[Dataset entries]
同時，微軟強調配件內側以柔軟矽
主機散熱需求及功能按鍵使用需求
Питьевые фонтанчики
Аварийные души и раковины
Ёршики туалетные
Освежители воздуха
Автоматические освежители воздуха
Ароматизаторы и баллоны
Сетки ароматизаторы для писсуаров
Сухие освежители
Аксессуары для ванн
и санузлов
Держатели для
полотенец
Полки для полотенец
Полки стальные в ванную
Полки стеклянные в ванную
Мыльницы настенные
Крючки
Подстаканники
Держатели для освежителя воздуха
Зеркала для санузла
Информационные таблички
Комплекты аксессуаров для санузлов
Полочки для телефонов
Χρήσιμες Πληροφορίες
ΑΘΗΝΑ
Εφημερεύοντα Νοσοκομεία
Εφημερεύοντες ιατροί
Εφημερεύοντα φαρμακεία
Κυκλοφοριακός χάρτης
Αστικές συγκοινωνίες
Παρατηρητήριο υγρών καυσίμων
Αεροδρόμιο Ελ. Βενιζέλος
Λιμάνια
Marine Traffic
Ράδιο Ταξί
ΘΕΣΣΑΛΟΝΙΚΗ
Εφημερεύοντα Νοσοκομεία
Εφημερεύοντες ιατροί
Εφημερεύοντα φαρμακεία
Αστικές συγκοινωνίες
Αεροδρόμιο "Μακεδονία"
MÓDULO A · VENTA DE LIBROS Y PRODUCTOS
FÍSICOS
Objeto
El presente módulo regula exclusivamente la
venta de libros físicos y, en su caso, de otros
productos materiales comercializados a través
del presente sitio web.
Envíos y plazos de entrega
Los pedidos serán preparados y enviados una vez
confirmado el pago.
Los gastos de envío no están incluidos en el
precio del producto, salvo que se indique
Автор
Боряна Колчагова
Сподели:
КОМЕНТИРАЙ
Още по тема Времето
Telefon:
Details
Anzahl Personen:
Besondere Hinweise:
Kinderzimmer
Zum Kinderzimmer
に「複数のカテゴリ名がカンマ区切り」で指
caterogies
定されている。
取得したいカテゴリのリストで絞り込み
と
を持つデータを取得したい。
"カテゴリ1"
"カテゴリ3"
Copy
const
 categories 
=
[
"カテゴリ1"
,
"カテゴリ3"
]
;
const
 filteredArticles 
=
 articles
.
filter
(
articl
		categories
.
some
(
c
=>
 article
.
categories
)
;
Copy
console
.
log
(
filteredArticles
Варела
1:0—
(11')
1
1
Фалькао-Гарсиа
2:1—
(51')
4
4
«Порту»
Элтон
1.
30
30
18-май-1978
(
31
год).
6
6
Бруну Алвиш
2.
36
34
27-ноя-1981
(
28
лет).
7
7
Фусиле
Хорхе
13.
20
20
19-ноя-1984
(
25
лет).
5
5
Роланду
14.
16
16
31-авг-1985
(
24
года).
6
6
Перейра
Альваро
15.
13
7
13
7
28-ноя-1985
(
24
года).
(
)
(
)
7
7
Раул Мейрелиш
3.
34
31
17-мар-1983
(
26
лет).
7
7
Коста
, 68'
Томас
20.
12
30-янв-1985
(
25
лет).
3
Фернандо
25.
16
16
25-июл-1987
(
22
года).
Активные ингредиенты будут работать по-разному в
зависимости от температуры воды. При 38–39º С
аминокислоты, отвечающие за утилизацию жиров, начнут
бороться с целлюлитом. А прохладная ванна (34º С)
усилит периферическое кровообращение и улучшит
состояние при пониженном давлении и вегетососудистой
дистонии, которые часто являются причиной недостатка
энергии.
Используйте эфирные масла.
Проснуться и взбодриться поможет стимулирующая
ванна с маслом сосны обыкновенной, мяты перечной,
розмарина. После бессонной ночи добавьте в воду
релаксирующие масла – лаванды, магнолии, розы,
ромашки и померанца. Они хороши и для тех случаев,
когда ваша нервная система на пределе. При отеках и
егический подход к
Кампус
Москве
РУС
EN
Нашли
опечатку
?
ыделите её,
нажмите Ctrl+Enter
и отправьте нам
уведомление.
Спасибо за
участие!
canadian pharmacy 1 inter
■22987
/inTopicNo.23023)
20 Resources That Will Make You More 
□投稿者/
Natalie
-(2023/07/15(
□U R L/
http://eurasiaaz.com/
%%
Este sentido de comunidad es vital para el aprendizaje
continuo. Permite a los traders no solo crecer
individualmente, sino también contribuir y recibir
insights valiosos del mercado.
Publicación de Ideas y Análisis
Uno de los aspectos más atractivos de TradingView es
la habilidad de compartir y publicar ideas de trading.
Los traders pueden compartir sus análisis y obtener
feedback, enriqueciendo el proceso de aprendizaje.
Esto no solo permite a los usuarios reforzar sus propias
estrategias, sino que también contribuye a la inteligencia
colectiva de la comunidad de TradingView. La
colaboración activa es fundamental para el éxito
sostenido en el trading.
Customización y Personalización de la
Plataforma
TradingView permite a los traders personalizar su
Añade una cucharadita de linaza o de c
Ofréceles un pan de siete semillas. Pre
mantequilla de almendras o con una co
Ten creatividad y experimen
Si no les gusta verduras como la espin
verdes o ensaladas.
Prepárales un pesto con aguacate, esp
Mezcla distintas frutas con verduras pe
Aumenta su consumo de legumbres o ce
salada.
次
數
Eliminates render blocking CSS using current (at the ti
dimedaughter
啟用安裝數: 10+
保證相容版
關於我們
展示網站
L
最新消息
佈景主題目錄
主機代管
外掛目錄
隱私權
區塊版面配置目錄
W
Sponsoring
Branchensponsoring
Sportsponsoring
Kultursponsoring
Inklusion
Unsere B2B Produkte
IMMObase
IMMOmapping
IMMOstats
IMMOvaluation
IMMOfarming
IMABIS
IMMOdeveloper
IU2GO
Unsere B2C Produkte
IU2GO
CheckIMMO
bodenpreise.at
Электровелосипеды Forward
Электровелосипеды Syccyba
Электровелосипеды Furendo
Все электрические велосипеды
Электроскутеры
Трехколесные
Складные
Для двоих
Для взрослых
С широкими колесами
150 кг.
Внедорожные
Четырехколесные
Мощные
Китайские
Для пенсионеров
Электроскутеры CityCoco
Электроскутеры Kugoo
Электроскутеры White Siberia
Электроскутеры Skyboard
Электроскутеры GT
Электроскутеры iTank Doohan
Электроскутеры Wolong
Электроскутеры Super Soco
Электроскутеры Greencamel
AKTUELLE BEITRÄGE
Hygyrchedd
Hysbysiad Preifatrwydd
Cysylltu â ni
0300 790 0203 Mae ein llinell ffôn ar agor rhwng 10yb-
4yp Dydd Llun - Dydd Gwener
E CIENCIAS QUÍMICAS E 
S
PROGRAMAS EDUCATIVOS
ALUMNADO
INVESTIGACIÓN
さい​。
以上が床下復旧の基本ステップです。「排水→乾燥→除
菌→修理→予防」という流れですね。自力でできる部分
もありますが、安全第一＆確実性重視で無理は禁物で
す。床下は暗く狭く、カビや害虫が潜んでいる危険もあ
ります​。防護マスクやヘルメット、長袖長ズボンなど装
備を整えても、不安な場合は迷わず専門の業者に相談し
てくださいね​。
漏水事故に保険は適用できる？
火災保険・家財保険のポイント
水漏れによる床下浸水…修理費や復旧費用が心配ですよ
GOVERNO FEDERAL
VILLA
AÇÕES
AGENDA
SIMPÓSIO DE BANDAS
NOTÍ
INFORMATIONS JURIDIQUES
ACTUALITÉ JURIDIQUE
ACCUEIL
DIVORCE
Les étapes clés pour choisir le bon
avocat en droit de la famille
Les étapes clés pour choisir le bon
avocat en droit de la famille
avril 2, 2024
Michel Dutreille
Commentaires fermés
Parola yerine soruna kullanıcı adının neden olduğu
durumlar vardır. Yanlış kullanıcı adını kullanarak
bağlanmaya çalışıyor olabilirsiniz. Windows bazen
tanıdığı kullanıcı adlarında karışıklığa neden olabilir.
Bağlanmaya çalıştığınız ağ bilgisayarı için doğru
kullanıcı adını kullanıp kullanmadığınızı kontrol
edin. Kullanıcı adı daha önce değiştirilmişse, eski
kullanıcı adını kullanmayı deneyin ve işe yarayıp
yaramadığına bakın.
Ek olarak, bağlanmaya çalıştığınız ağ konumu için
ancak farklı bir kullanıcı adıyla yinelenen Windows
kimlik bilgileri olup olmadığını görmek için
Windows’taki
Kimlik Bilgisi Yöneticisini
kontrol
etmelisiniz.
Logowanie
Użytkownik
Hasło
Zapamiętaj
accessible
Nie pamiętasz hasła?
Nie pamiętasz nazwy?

_YOUR OBJECTIVE_.
In how many lines above does the word "için" appear? Answer with only the number.

_WRITTEN REPLY_.
3